Q: How has the private equity market changed in terms of structures, financing and exits, in the U.S. since the GFC?
A: The recession caused tremendous dislocations in both financing and investing. During 2010, the debt markets rebounded tremendously with more than $320 billion of high yield issuance in the U.S. alone. This has allowed us to access the syndicated loan and high yield markets to refinance existing portfolio companies and finance new deals.
After a very good run in 2010, the equity markets are off to a strong start again. This has enabled private equity sponsors to execute IPOs for their portfolio companies, which was not an exit alternative during the GFC. As a result, we took two companies public during the last two years and are working on potentially a few more deals this year.
Q: How about seller expectations and valuations?
A: The gap between sellers and buyers has narrowed as the economy has stabilized and valuations have increased. Valuations had risen during the heat of the market in the 2006/2007 period when we saw companies being sold at average EBITDA multiples in the 9.5-10x range. In 2009, average acquisition valuations fell to around 7.5x EBITDA. Over the last year, purchase multiples started to increase to an average of 8.5x EBITDA as they followed the rise in the public markets.

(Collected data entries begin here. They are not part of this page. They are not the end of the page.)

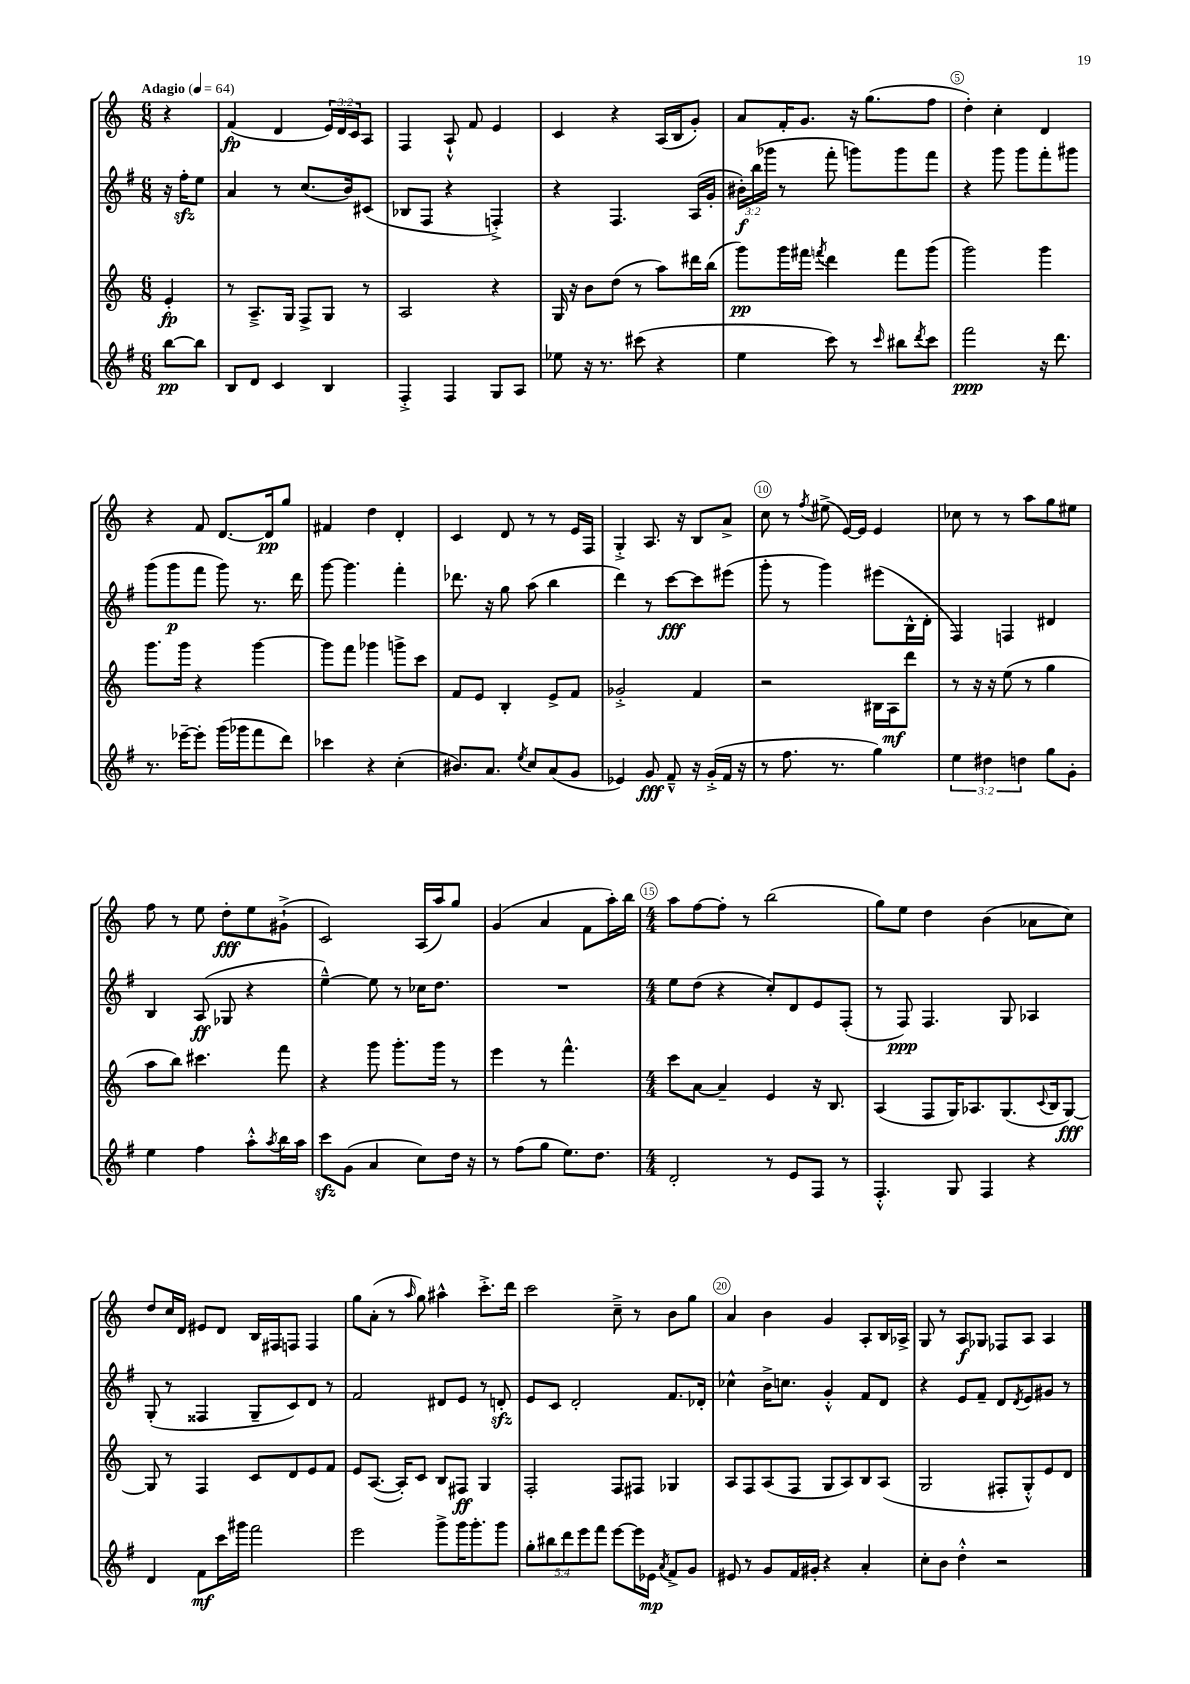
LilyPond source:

<<
\new StaffGroup <<
\new Staff = "s0" {
    \clef treble \key c \major \numericTimeSignature \time 6/8 \override Staff.TupletNumber.text = #tuplet-number::calc-fraction-text \partial 4 \tempo "Adagio" 4 = 64
    r4 |
    f'4\fp( d'4 \tuplet 3/2 { e'16) d'16 c'16 } a8 |
    f4 a8-!-^ f'8 e'4 |
    c'4 r4 a16( b16 g'8-.) |
    a'8 f'16-. g'8. r16 g''8.( f''8 |
    d''4-.) c''4-. d'4 |
    r4 f'8 d'8.~ d'16\pp g''8 |
    fis'4 d''4 d'4-. |
    c'4 d'8 r8 r8 e'16 f16 |
    g4-.-> a8. r16 b8 a'8-> |
    c''8 r8 \acciaccatura { f''8 } eis''8->( e'16~) e'16 e'4 |
    ces''8 r8 r8 a''8 g''8 eis''8 |
    f''8 r8 e''8 d''8-.\fff e''8 gis'8-!->( |
    c'2) a16( a''16) g''8 |
    g'4( a'4 f'8 a''16-.) b''16 |
    \numericTimeSignature \time 4/4 a''8 f''8~ f''8-. r8 b''2( |
    g''8) e''8 d''4 b'4( aes'8 c''8) |
    d''8 c''16 d'16 eis'8 d'8 b16 fis16 f8 f4 |
    g''8 a'8-.( r8 \grace { a''16 } g''8) ais''4-^ c'''8.-.-> d'''16 |
    c'''2 c''8---> r8 b'8 g''8 |
    a'4 b'4 g'4 a8-. b16 aes16-> |
    g8 r8 a8\f ges8 fes8 a8 a4 \bar "|." |
}
\new Staff = "s1" {
    \clef treble \key g \major \numericTimeSignature \time 6/8 \override Staff.TupletNumber.text = #tuplet-number::calc-fraction-text \partial 4
    r16 fis''16-.\sfz e''8 |
    a'4 r8 c''8.( b'16) cis'8( |
    bes8 fis8 r4 f4-.->) |
    r4 fis4. a16( g'16-. |
    \tuplet 3/2 { bis'16-.\f) b''16( ges'''16 } r8 fis'''8-. g'''8) g'''8 fis'''8 |
    r4 g'''8 g'''8 fis'''8-. gis'''8 |
    g'''8( g'''8\p fis'''8 g'''8) r8. d'''16 |
    g'''8~ g'''4. fis'''4-. |
    des'''8. r16 g''8 a''8( b''4 |
    d'''4) r8 c'''8~\fff c'''8 eis'''8( |
    g'''8-. r8 g'''4) eis'''8( b16-^ d'16-. |
    fis4) f4 dis'4 |
    b4 a8\ff( ges8 r4 |
    e''4~---^) e''8 r8 ces''16 d''8. |
    R2. |
    \numericTimeSignature \time 4/4 e''8 d''8( r4 c''8-.) d'8 e'8 fis8-.( |
    r8 fis8\ppp) fis4. g8 aes4 |
    g8-.( r8 fisis4 g8-- c'8) d'8 r8 |
    fis'2 dis'8 e'8 r8 d'8-.\sfz |
    e'8 c'8 d'2-. fis'8. des'16-. |
    ces''4-^ b'16-> c''8. g'4-.-^ fis'8 d'8 |
    r4 e'8 fis'8-- d'8 \acciaccatura { d'8 } e'8 gis'8 r8 \bar "|." |
}
\new Staff = "s2" {
    \clef treble \key c \major \numericTimeSignature \time 6/8 \partial 4
    e'4-.\fp |
    r8 a8.---> g16 f8-> g8 r8 |
    a2 r4 |
    g16 r16 b'8 d''8( r8 a''8) dis'''16 b''16( |
    g'''8\pp) g'''16 fis'''16 \acciaccatura { f'''8 } d'''4 f'''8 g'''8( |
    g'''2) g'''4 |
    g'''8. g'''16 r4 g'''4~ |
    g'''8 f'''8 ges'''4 g'''8-> c'''8 |
    f'8 e'8 b4-. e'8-> f'8 |
    ges'2-.-> f'4 |
    r2 bis16 a16\mf d'''8 |
    r8 r16 r16 e''8( r8 g''4 |
    a''8 b''8) cis'''4. f'''8 |
    r4 g'''8 g'''8.-. g'''16 r8 |
    e'''4 r8 f'''4.-^ |
    \numericTimeSignature \time 4/4 c'''8 a'8~ a'4-- e'4 r16 b8. |
    a4( f8 g16) aes8. g8.( \appoggiatura { c'8 } b16 g8~\fff) |
    g8 r8 f4 c'8 d'8 e'8 f'8 |
    e'8 a8.~( a16-.) c'8 b8 fis8\ff g4 |
    f2-. f8 fis8 ges4 |
    a8 f8 a8( f8 g8 a8) b8 a8( |
    g2 fis8-. g8-.-^) e'8 d'8 \bar "|." |
}
\new Staff = "s3" {
    \clef treble \key g \major \numericTimeSignature \time 6/8 \override Staff.TupletNumber.text = #tuplet-number::calc-fraction-text \partial 4
    b''8~\pp b''8 |
    b8 d'8 c'4 b4 |
    fis4-.-> fis4 g8 a8 |
    ees''8 r16 r8. cis'''8( r4 |
    e''4 c'''8) r8 \grace { c'''16 } bis''8 \acciaccatura { d'''8 } c'''8 |
    fis'''2\ppp r16 d'''8. |
    r8. ees'''16~-- ees'''8-. g'''16( ges'''16 fis'''8 d'''8) |
    ces'''4 r4 c''4-.( |
    bis'8.) a'8. \acciaccatura { e''8 } c''8 a'8( g'8 |
    ees'4) g'8\fff fis'8---^ r16 g'16-.->( fis'16 r16 |
    r8 fis''8. r8. g''4) |
    \tuplet 3/2 { e''4 dis''4 d''4 } g''8 g'8-. |
    e''4 fis''4 a''8-.-^ \acciaccatura { a''8 } b''16 a''16 |
    c'''8\sfz g'8( a'4 c''8) d''16 r16 |
    r8 fis''8( g''8 e''8.) d''8. |
    \numericTimeSignature \time 4/4 d'2-. r8 e'8 fis8 r8 |
    fis4.-.-^ g8 fis4 r4 |
    d'4 fis'8\mf c'''16 gis'''16 fis'''2 |
    e'''2 g'''8-> g'''16 g'''8.-. g'''8 |
    \tuplet 5/4 { g''8-. bis''8 d'''8 e'''8 fis'''8 } e'''8~ e'''16 ees'16\mp \acciaccatura { a'8 } fis'8-> g'8 |
    eis'8 r8 g'8 fis'16 gis'16-. r4 a'4-. |
    c''8-. b'8 d''4-.-^ r2 \bar "|." |
}
>>
>>
\layout { \context { \Score \override BarNumber.break-visibility = ##(#f #t #t) barNumberVisibility = #(every-nth-bar-number-visible 5) \override BarNumber.stencil = #(make-stencil-circler 0.1 0.3 ly:text-interface::print) } }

Q: How do you add operational value to your portfolio companies?
A: Over the last 5-6 years, our firm has built the WCAS Resources Group, which comprises around 25 experienced executives from various operational and management backgrounds. They focus on providing our mid-size companies with best-in-class operational capabilities akin to Fortune 100 companies.

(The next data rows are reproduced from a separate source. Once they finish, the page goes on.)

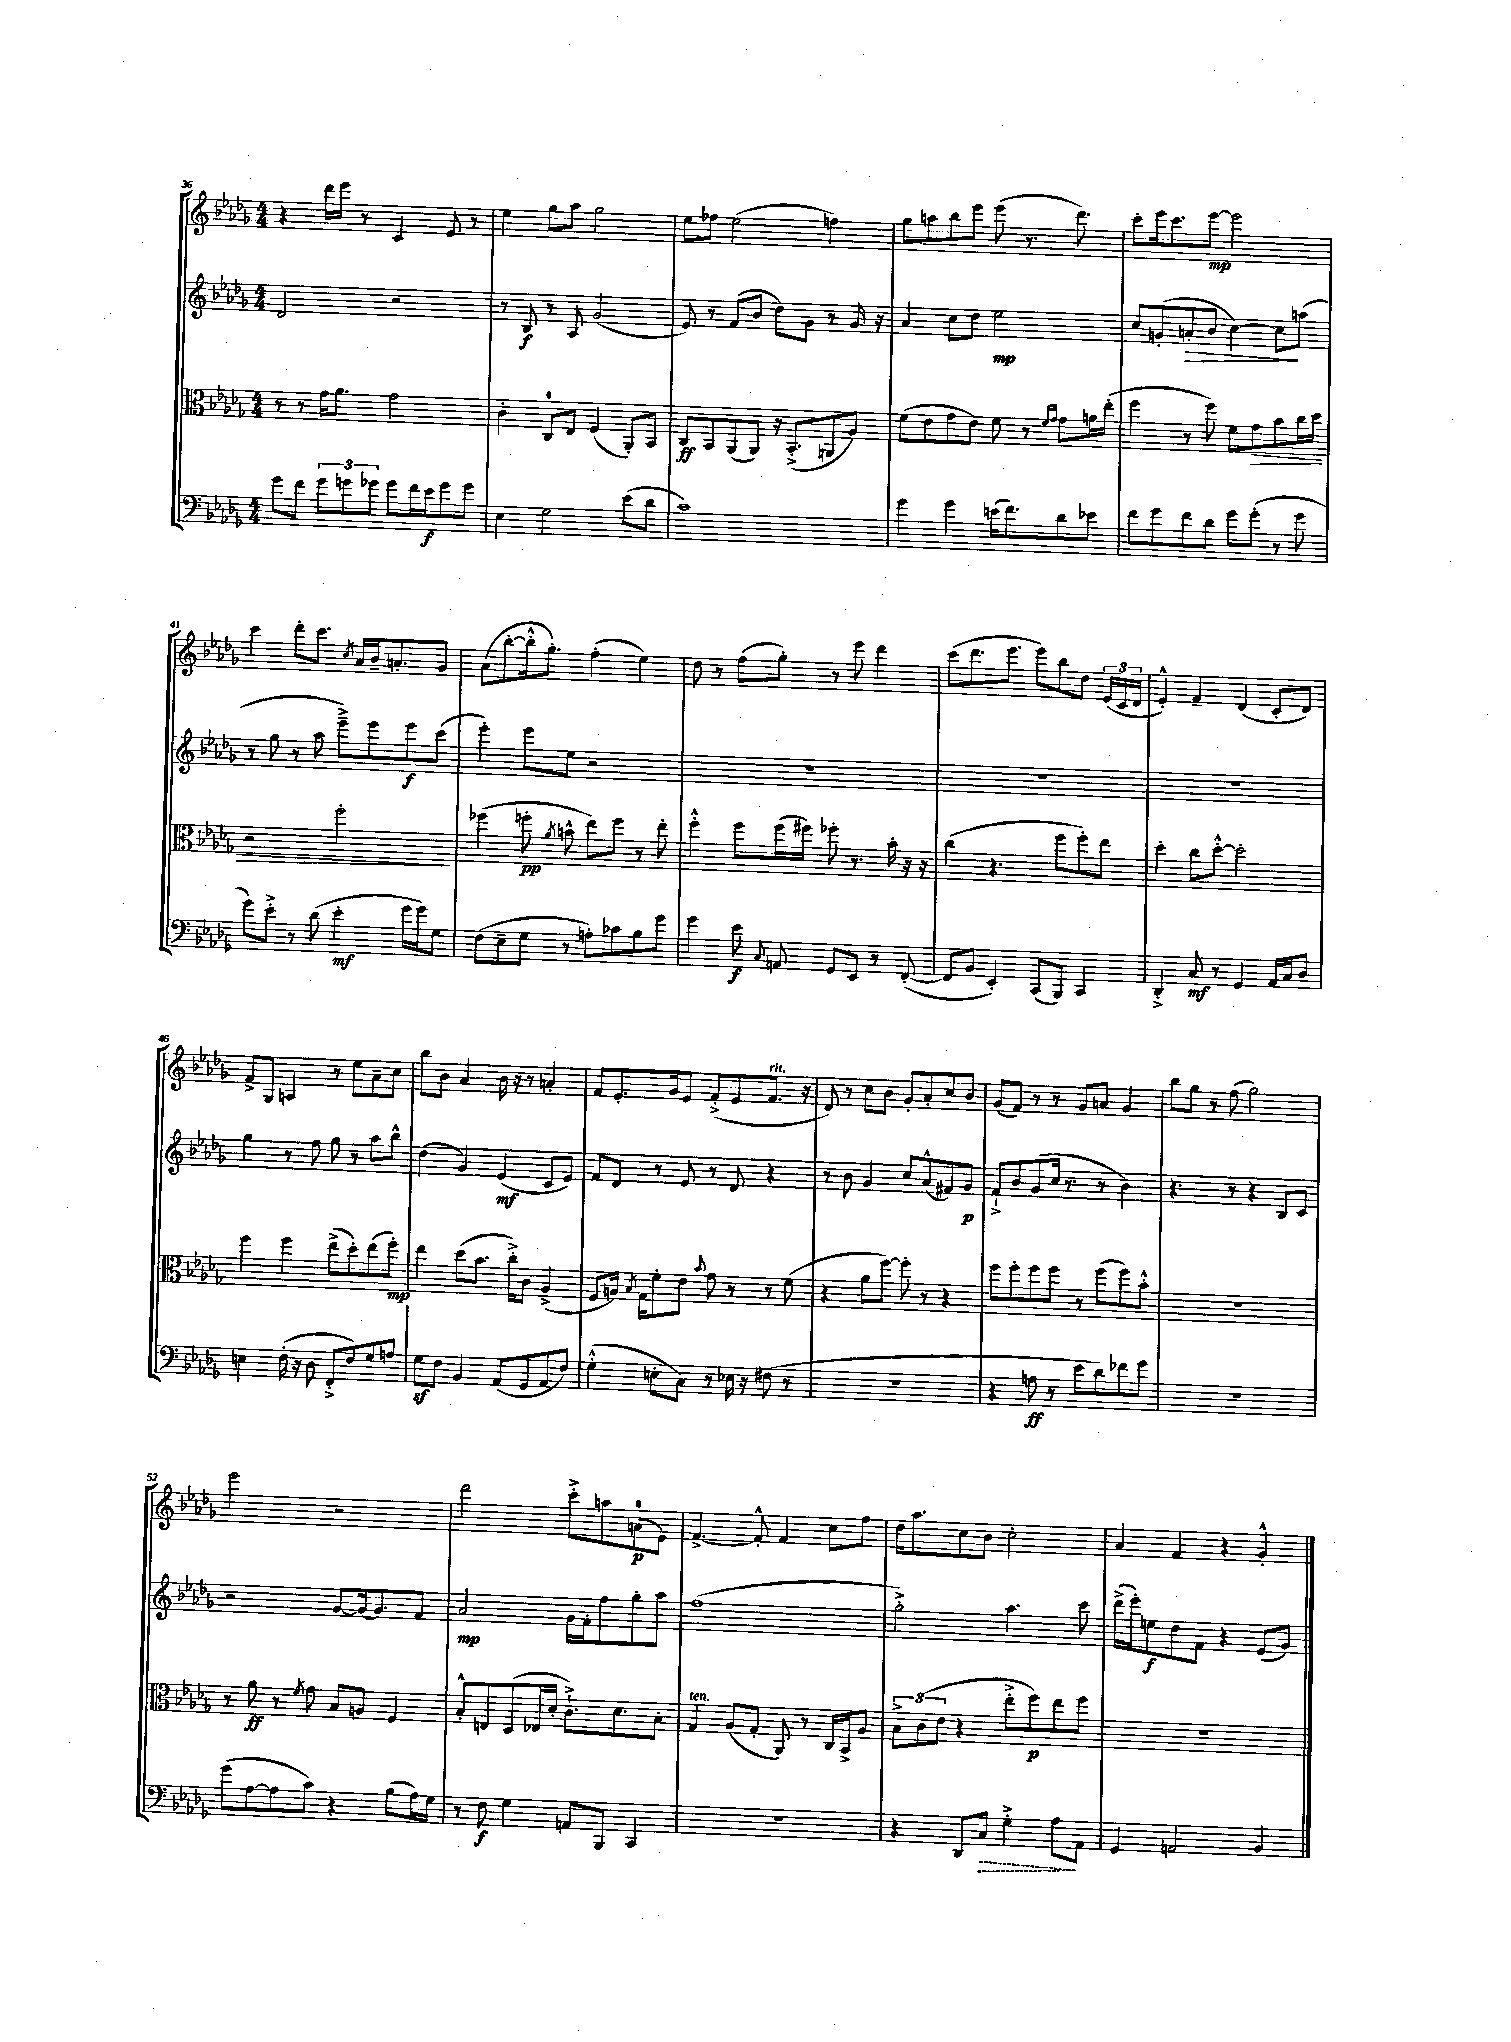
<<
\new StaffGroup <<
\new Staff = "s0" {
    \clef treble \key des \major \numericTimeSignature \time 4/4
    \autoBeamOff r4 des'''16[ ees'''16] r8 c'4 ees'8 r8 |
    ees''4 ges''8[ aes''8] ges''2 |
    ees''8[ fes''8] ees''2( f''4) |
    ges''8[ a''8 bes''8 ees'''8] ees'''8( r8. des'''8.) |
    c'''8[-. ees'''16 c'''8. ees'''8]~\mp ees'''2 |
    c'''4 des'''8[-. c'''8.] \acciaccatura { c''8 } aes'16[ bes'16-- a'8.-. ges'8] |
    aes'8[( bes''8~-. bes''16-.-^ ges''8.]-.) f''4-.( ees''4) |
    des''8 r8 f''8[( ges''8]-.) r8 ees'''8 des'''4 |
    c'''8[( des'''8. ees'''8.] ees'''8[) bes''8 des''8] \tuplet 3/2 { ees'16[( c'16 des'16] } |
    ees'4-.-^) f'4-- des'4( c'8[-. des'8]) |
    f'8[-> ges8] a4 r8 ees''8[ aes'8-- c''8] |
    bes''8[ bes'8] aes'4 bes'16 r16 r8 a'4-. |
    f'8[ ees'8.-. ges'16 ees'8] f'8[-.->( ees'8 f'8.]^\markup { \italic "rit." } r16 |
    des'8) r8 c''8[ bes'8] ges'8[-. aes'8-. c''8 bes'8] |
    ges'8[( f'8]) r8 r8 ges'8[ a'8] ges'4 |
    bes''8[ ges''8] r8 f''8( ges''2) |
    ees'''2 r2 |
    des'''2 c'''8[-.-> a''8 a'8-0\p( ees'8]) |
    f'4.~-> f'8-.-^ f'4 c''8[ f''8] |
    des''16[ aes''8. c''8 bes'8] c''2-. |
    aes'4 f'4 r4 ges'4-.-^ \bar "|." |
}
\new Staff = "s1" {
    \clef treble \key des \major \numericTimeSignature \time 4/4
    \autoBeamOff des'2 r2 |
    r8 bes8\f r8 aes8 ges'2( |
    ees'8) r8 f'8[( bes'8] des''8[) ges'8] r8 ges'16 r16 |
    aes'4 c''8[ des''8] ees''2\mp |
    c''8[ g'8-.( a'8-.\> bes'8] c''4~) c''8[\! a''8]( |
    r8 ges''8 r8 aes''8 ees'''8[--->) ees'''8 ees'''8\f c'''8]( |
    ees'''4-.) ees'''8[ ees''8] r2 |
    R1 |
    R1 |
    R1 |
    ges''4 r8 f''8 ges''8 r8 aes''8[ bes''8]-^ |
    des''4( ges'4) ees'4\mf( c'8[ ees'8]) |
    f'8[ des'8] r8 ees'8 r8 des'8 r4 |
    r8 bes'8 ges'4 c''8[ aes'8-^( fis'8) ges'8]\p |
    f'8[-!-> bes'8 ges'8( c''16] r8. r8 bes'4) |
    r4. r8 r4 bes8[ c'8] |
    r2 ges'8[~ ges'16~ ges'8. f'8] |
    aes'2\mp ges'16[ f'16-. f''8 ges''8-. aes''8] |
    f''1( |
    ges''2-.->) aes''4. c'''8 |
    des'''16[->( ees'''16-.) e''8\f des''8 f'8] r4 ees'8[( ges'8]) \bar "|." |
}
\new Staff = "s2" {
    \clef alto \key des \major \numericTimeSignature \time 4/4
    \autoBeamOff r8 r8 ges'16[ aes'8.] ges'2 |
    c'4-. c8[-0 ees8] f4( aes,8[-.) bes,8] |
    c8[\ff bes,8 aes,8( aes,8]) r16 bes,8.[-.->( a,8 aes8]) |
    f'8[( ees'8 ges'8 ees'8]) f'8 r8 \grace { f'16[ ges'16] } ges'8[ a'16 ees''16]-.( |
    f''4 r8 f''8) f'8[ ges'8\> bes'8 c''16 des''16] |
    r2 f''2-.\! |
    fes''4( f''8-.\pp \acciaccatura { aes'8 } b'8-^ ees''8[) f''8] r8 ees''8-. |
    f''4-.-^ f''8[ f''16( fis''16]) fes''8-. r8. bes'16-. r16 r16 |
    c''4( r4. f''8[ f''8-.) ees''8] |
    des''4-. c''8[ des''8]~-.-^ des''2-. |
    f''4 f''4 ees''8[->( des''8-.) ees''8( f''8]-.\mp) |
    ees''4 des''8[( bes'8.] c''16[-.->) c'8] aes4->( |
    f8[ a16]) \acciaccatura { bes8 } ges16[ f'8-. ees'8] \appoggiatura { bes'8 } ges'8 r8 r8 f'8( |
    r4 aes'8[ f''8]~) f''8-. r8 r4 |
    f''8[ f''8-. f''8 f''8] r8 f''8[( f''8) bes'8]-.-^ |
    R1 |
    r8 aes'8\ff r8 \acciaccatura { f'8 } ges'8 bes8[ a8] f4 |
    bes8[-.-^ e8 des8( ees16 des'16]-. c'8.[-!->) des'8. bes8]-. |
    ges4^\markup { \italic "ten." } aes8[( ges8]-. aes,8) r8 c16[ bes,16-> aes8] |
    \tuplet 3/2 { bes8[-> c'8( ees'8] } r4 ees''8[-.-> f''8\p) ees''8 f''8] |
    R1 \bar "|." |
}
\new Staff = "s3" {
    \clef bass \key des \major \numericTimeSignature \time 4/4
    \autoBeamOff ges'8[ f'8] \tuplet 3/2 { ges'8[ g'8 ges'8] } ges'8[ f'16 ees'16\f ges'8 ges'8] |
    ees4 ges2 ees'8[( des'8] |
    c'1) |
    ges'4 ges'4 e'16[( f'8.) des'8 ees'8] |
    f'8[ ges'8 f'8 des'8] ges'8[ ges'8]-.( r8 ges'8 |
    ges'8[) ees'8]-.-> r8 des'8( ees'4-.\mf ges'16[ ges'16) ges8] |
    f8[( ees8-- ges8] r8 a8[-.) ces'8 bes8 ges'8] |
    ges'4 ees'8\f \appoggiatura { c8 } a,8 ges,8[ ees,8] r8 f,8~-.( |
    f,8[ bes,8] ees,4-.) c,8[( bes,,8]) c,4 |
    des,4-.-> c8\mf r8 ges,4 aes,16[ c16 des8] |
    e4 f16-.( r16 des8 f,8[-.-> f8) ges8 a8] |
    ges8[\sf f8] bes,4 aes,8[( ges,8 aes,8 f8]) |
    ges4-.-^( e8[-. c8]) r8 ees16 r16 fis8( r8 |
    R1 |
    r4 a8\ff r8 ees'8[ des'8) fes'8 ges'8] |
    R1 |
    ges'8[( aes8~ aes8 c'8]) r4 bes8[( aes16) ges16] |
    r8 f8\f ges4 a,8[ bes,,8] c,4 |
    R1 |
    r4 des,8[ \once \override Hairpin.style = #'dashed-line c8]\> ges4-.-> aes8[\! aes,8] |
    ges,4 a,2 bes,4 \bar "|." |
}
>>
>>
\layout { \context { \Score currentBarNumber = #36 } }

With our Resources Group, we are able to work with the management teams of our portfolio companies on a number of critical projects and initiatives that drive value creation for these companies. The Group includes executives focused on human resources, pricing, sourcing and finance as well as general management. We also have one executive that works with our portfolio companies on capital markets, balance sheet and liability management activities. He assists them in obtaining optimal market pricing on their financings. Last year, our portfolio companies financed approximately $6 billion in the debt markets.
Q: Do your investees have a presence in Asia?
A: Many of our portfolio companies have operations that are global in nature. One of the businesses that we own is called OHL, which is a logistics outsourcing company with offices across Asia. They serve some of the largest companies in the world with supply chain management from point of manufacture to point of sale. We own another company, GlobalCollect, which is an online payment processor with activities in Asia. They are looking actively to expand their presence in Asia. We also have a portfolio company called NEWAsurion, which is rapidly expanding its relationships with many of the largest mobile device providers in Asia. They provide technology protection for mobile applications.
Q: Will you consider partnering with Asian private equity firms if they have deals in your sectors of focus?
A: One of the ways that we are most comfortable making deals outside of the U.S. is partnering with local private equity sponsors. We believe that our industry expertise and domain knowledge are very valuable assets and complement the regional knowledge of local private equity sponsors. We can assist with strategic issues while they help us navigate regional issues.